The scholar of religious studies Shreena Gandhi and the antiracist campaigner Lillie Wolff write that the desired result is not that white people should stop doing yoga, but for them to see how the history of yoga in the west is linked to oppression and colonialism, and that a practice of devotion which was shared freely is being advertised and sold for profit. Gandhi and Wolff comment that one reason for yoga's popularity was that "it reinforced European and Euro-American ideas of India. Early Indian yoga missionaries played on the orientalist construction of the 'west' as progressive and superior and the 'east' as spiritual but inferior.
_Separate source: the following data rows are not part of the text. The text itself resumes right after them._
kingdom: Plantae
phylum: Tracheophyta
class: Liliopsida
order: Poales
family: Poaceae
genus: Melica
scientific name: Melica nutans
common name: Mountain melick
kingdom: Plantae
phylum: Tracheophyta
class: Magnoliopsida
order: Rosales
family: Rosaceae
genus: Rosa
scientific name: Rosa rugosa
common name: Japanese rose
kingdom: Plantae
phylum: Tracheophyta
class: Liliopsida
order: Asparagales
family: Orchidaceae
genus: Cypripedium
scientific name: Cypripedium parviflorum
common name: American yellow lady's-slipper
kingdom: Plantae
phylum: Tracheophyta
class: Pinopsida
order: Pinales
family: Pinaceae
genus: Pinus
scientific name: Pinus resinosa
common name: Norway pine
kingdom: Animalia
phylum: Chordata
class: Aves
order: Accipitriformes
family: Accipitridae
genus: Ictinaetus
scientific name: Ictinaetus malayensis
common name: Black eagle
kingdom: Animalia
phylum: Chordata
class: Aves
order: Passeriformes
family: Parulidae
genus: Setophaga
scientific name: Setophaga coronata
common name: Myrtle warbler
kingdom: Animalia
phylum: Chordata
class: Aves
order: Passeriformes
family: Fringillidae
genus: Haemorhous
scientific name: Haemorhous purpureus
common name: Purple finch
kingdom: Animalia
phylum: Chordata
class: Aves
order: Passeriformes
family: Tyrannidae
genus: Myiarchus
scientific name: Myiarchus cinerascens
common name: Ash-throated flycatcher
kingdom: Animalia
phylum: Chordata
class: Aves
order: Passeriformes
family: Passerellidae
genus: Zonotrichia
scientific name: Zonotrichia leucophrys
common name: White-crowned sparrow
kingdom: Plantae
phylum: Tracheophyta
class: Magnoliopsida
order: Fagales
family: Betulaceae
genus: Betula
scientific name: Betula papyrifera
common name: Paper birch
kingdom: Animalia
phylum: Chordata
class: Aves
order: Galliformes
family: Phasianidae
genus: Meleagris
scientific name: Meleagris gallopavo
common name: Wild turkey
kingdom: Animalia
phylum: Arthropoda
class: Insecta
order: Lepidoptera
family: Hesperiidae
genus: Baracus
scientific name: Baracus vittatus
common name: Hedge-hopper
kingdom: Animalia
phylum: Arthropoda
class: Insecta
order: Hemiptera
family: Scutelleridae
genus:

Yoga became — and remains — a practice which allows western practitioners to experience the idea of another culture while focusing on the self." They acknowledge the "far too few practitioners" who take the trouble to study the history and philosophy of yoga, and invite everyone to join in an "authentic, respectful, and accountable cultural exchange", where "the practices [can] have a profound healing effect on the practitioner."

The Indian-born journalist Neha Tandon, writing in Women's Health, recalls that after many years of learning yoga in South Asia and with her family, she visited a "fancy studio" and was shocked when the mantra "Om Namah Shivaya" was chanted over the pop song "God Is a Woman." She comments that nobody "buys a 'Namaste in bed' shirt with ill intentions", but that alienating South Asian people remains problematic. Tandon suggests that practitioners might like to visit a Hindu temple or read some of the classic texts on yoga to become "more socially conscious" in their practice.